-- Provided data start --
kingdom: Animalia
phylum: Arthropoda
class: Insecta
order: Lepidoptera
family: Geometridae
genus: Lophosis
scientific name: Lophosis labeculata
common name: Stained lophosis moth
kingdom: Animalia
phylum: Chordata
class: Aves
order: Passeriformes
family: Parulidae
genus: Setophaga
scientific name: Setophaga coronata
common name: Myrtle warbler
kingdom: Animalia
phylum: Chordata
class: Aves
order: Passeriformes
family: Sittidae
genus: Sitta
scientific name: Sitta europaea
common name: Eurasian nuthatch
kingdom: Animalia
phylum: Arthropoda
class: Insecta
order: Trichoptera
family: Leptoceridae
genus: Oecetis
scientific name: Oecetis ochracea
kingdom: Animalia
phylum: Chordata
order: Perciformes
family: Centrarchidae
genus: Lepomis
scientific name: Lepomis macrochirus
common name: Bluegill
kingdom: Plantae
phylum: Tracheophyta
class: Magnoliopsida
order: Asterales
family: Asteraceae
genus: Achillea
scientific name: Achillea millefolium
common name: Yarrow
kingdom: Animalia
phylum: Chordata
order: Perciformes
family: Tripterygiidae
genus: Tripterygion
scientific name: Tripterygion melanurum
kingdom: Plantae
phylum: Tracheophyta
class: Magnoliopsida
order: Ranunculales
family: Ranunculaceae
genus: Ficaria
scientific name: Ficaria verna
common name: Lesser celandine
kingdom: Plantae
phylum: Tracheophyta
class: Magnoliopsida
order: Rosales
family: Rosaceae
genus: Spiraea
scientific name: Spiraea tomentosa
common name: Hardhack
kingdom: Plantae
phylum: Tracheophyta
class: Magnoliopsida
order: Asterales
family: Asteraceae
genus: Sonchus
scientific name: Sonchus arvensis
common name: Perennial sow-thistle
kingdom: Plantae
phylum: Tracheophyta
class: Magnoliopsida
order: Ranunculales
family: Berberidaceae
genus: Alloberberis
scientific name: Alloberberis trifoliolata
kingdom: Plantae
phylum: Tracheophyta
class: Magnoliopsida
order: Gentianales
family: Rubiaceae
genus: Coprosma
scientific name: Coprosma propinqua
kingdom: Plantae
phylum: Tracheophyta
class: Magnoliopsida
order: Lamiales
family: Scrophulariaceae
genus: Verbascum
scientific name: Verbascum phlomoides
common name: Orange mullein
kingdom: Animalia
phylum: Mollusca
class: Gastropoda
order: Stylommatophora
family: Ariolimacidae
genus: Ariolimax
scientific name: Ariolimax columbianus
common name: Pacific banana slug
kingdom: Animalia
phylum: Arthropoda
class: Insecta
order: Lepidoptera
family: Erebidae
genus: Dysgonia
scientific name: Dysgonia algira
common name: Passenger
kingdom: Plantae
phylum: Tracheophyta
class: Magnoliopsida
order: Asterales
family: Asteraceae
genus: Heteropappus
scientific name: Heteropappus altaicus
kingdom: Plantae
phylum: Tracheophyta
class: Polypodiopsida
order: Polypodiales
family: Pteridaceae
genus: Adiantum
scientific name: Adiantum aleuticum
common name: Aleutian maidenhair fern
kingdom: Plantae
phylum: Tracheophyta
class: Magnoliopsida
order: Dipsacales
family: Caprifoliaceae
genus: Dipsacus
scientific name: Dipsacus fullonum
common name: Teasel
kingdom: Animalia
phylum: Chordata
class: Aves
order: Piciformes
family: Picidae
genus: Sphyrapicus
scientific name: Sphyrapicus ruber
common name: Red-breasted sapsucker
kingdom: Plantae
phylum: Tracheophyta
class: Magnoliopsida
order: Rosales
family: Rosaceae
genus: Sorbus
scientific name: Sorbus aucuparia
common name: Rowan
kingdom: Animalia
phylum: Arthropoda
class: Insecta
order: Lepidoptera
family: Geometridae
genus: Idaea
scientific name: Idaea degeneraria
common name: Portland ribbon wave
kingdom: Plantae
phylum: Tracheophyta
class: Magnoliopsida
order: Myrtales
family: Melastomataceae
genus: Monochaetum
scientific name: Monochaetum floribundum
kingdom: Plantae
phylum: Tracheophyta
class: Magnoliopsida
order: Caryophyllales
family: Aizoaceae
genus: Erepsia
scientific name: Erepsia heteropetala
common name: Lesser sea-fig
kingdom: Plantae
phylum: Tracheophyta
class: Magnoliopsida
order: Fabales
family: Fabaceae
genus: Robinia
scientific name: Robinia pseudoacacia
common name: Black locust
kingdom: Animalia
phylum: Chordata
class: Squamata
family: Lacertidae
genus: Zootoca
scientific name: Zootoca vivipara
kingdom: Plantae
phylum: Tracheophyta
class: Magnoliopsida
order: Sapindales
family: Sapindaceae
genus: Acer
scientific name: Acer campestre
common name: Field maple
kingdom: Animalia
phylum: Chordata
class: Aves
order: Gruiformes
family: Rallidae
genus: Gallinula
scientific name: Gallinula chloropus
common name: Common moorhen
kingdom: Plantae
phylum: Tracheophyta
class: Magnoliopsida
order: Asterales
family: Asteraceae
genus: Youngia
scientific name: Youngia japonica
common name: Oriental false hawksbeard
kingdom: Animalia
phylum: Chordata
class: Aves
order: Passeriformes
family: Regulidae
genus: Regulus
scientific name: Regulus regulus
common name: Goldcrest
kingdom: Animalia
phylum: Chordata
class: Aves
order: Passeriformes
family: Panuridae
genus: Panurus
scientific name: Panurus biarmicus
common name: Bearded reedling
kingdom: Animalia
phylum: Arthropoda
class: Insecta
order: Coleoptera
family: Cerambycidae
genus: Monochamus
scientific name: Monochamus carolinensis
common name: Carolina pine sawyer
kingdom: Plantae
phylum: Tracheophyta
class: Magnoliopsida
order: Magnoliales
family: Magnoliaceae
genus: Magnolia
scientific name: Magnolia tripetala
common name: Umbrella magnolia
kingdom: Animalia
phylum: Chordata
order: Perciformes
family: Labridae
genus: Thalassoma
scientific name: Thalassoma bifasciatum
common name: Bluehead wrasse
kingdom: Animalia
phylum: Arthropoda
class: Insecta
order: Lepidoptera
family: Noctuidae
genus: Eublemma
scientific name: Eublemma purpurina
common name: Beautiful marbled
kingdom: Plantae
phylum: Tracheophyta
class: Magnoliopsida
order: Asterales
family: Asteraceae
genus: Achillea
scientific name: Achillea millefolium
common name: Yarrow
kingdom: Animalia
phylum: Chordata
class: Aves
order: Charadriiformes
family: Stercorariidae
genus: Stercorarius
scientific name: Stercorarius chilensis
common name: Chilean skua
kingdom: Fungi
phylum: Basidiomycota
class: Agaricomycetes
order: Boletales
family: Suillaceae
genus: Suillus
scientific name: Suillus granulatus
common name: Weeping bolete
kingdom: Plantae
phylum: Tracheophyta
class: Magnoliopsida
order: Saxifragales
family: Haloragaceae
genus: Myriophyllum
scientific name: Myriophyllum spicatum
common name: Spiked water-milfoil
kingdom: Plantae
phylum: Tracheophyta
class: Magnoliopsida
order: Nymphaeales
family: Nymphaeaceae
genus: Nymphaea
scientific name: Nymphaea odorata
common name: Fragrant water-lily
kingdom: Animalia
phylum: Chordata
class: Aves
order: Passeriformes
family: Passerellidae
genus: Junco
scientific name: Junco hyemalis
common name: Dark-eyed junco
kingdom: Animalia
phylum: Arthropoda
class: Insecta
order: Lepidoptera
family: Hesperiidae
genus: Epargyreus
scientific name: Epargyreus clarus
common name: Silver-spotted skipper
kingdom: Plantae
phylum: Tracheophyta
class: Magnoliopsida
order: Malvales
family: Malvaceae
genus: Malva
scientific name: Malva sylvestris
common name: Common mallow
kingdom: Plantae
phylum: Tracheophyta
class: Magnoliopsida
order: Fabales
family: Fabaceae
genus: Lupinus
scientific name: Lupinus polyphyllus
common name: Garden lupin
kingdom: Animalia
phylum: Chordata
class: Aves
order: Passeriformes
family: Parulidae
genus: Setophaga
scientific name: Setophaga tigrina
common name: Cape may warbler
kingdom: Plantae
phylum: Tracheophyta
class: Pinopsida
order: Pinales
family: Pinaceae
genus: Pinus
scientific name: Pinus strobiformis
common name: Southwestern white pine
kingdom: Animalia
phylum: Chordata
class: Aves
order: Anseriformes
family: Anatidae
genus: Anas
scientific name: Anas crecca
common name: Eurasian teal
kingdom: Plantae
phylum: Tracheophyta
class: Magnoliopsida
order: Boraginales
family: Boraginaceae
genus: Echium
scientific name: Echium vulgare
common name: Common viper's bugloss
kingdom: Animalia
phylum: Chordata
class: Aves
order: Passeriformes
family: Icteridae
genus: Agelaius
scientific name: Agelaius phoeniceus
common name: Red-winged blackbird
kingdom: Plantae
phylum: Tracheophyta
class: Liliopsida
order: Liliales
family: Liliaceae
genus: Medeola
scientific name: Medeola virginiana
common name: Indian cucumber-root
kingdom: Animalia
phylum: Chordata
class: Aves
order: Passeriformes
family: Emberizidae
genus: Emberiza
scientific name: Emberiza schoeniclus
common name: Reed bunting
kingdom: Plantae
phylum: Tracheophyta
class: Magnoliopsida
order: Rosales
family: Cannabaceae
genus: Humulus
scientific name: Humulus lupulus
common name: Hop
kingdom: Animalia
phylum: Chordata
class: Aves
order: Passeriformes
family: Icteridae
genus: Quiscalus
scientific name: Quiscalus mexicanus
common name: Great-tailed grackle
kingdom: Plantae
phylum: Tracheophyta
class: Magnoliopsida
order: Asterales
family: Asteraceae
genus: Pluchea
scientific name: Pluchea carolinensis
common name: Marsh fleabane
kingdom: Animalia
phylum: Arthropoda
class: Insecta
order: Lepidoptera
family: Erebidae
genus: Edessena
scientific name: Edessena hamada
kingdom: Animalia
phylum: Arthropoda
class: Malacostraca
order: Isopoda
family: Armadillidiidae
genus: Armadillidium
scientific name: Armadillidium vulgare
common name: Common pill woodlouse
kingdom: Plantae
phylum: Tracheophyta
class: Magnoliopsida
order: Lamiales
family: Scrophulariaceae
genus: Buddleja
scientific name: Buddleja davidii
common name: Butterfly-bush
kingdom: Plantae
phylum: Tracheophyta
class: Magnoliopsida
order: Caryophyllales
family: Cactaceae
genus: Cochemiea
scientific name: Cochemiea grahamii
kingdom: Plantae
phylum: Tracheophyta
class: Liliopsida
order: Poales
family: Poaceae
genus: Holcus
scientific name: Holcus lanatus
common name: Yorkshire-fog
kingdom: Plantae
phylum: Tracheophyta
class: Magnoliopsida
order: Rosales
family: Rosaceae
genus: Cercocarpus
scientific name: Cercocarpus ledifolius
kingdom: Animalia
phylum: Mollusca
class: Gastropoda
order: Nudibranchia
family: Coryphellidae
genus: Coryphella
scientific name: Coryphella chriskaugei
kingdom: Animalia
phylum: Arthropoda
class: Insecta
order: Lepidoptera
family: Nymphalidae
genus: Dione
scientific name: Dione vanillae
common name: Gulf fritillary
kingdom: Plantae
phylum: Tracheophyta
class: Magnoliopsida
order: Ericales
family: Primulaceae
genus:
-- Provided data end --
* [Do this]:
Please write out the items again from the line that contains "genus: Coryphella" through the end of the items, renaming "common name" as "vernacular name" and keeping everything else unchanged.

* [Exercise output]:
genus: Coryphella
scientific name: Coryphella chriskaugei
kingdom: Animalia
phylum: Arthropoda
class: Insecta
order: Lepidoptera
family: Nymphalidae
genus: Dione
scientific name: Dione vanillae
vernacular name: Gulf fritillary
kingdom: Plantae
phylum: Tracheophyta
class: Magnoliopsida
order: Ericales
family: Primulaceae
genus:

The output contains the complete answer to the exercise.